DIRECTIVE
Print the line that has "(3 primeros, 3" in it, then every remaining line of the data, exactly and without anything extra.
**********
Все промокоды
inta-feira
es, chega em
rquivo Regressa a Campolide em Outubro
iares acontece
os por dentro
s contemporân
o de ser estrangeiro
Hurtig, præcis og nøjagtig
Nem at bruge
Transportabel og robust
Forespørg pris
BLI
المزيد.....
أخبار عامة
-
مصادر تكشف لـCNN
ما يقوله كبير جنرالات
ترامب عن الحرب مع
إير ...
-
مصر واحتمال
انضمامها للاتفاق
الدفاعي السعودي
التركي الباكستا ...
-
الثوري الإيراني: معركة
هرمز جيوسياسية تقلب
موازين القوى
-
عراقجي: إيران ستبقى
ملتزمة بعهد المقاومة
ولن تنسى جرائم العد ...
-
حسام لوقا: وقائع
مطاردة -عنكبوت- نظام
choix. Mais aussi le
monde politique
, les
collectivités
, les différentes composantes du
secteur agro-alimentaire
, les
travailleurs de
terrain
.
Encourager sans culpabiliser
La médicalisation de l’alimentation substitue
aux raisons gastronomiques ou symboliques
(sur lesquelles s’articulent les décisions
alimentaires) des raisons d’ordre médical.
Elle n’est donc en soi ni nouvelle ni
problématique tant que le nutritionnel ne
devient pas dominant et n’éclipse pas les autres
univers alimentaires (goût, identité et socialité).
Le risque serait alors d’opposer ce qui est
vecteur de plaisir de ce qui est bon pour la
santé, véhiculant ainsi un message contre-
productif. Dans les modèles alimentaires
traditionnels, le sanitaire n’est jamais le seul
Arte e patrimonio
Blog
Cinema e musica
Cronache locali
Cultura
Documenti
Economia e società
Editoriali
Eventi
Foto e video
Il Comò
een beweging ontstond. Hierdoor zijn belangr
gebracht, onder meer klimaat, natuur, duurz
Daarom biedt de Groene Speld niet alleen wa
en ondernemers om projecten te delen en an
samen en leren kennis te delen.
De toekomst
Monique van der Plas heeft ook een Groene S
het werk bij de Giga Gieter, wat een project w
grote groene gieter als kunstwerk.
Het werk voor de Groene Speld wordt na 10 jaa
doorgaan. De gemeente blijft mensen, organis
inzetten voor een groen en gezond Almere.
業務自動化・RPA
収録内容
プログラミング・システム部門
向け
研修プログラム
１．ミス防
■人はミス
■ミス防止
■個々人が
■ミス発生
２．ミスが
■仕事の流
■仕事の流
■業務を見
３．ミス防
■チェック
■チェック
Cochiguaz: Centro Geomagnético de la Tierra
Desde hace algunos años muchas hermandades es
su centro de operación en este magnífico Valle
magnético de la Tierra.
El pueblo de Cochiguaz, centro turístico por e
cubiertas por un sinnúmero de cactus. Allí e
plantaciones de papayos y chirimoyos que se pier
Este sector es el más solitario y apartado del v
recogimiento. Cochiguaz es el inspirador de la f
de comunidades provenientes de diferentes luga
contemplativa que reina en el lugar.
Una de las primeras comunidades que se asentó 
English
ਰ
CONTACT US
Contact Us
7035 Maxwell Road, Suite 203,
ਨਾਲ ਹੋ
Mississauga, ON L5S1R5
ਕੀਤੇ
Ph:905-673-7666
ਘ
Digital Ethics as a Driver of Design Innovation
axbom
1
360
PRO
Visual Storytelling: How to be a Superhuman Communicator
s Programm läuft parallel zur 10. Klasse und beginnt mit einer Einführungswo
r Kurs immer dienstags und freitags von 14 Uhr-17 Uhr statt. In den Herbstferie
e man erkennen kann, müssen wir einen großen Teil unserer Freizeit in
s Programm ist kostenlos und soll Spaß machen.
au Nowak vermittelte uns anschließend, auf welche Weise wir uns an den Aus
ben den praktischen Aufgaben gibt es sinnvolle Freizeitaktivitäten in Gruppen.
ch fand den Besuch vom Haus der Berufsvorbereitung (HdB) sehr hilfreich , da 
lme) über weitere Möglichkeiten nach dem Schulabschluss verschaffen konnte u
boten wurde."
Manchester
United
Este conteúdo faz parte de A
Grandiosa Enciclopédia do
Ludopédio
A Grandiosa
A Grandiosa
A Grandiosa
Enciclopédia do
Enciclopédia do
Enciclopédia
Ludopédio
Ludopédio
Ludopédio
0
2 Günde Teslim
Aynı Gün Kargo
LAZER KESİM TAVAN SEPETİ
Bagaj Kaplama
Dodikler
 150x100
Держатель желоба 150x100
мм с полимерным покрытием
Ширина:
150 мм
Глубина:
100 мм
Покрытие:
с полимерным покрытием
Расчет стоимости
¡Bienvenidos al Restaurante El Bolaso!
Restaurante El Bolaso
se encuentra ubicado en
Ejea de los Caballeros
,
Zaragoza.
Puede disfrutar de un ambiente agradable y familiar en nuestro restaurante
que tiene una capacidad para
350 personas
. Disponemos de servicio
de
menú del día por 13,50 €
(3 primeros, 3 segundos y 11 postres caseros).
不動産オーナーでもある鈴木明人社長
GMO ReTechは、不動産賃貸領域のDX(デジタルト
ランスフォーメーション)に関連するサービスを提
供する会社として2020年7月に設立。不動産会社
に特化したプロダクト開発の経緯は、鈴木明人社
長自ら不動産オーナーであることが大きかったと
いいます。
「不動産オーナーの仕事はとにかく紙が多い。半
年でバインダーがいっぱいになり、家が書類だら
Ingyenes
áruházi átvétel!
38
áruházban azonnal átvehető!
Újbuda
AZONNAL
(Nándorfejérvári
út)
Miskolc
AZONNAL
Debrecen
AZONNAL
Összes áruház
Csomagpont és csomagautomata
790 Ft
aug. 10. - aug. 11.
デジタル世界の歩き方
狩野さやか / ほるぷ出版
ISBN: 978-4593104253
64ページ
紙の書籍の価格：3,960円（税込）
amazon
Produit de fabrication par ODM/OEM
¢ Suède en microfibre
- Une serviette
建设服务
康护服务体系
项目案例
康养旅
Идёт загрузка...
**********
RESPONSE AREA
(3 primeros, 3 segundos y 11 postres caseros).
不動産オーナーでもある鈴木明人社長
GMO ReTechは、不動産賃貸領域のDX(デジタルト
ランスフォーメーション)に関連するサービスを提
供する会社として2020年7月に設立。不動産会社
に特化したプロダクト開発の経緯は、鈴木明人社
長自ら不動産オーナーであることが大きかったと
いいます。
「不動産オーナーの仕事はとにかく紙が多い。半
年でバインダーがいっぱいになり、家が書類だら
Ingyenes
áruházi átvétel!
38
áruházban azonnal átvehető!
Újbuda
AZONNAL
(Nándorfejérvári
út)
Miskolc
AZONNAL
Debrecen
AZONNAL
Összes áruház
Csomagpont és csomagautomata
790 Ft
aug. 10. - aug. 11.
デジタル世界の歩き方
狩野さやか / ほるぷ出版
ISBN: 978-4593104253
64ページ
紙の書籍の価格：3,960円（税込）
amazon
Produit de fabrication par ODM/OEM
¢ Suède en microfibre
- Une serviette
建设服务
康护服务体系
项目案例
康养旅
Идёт загрузка...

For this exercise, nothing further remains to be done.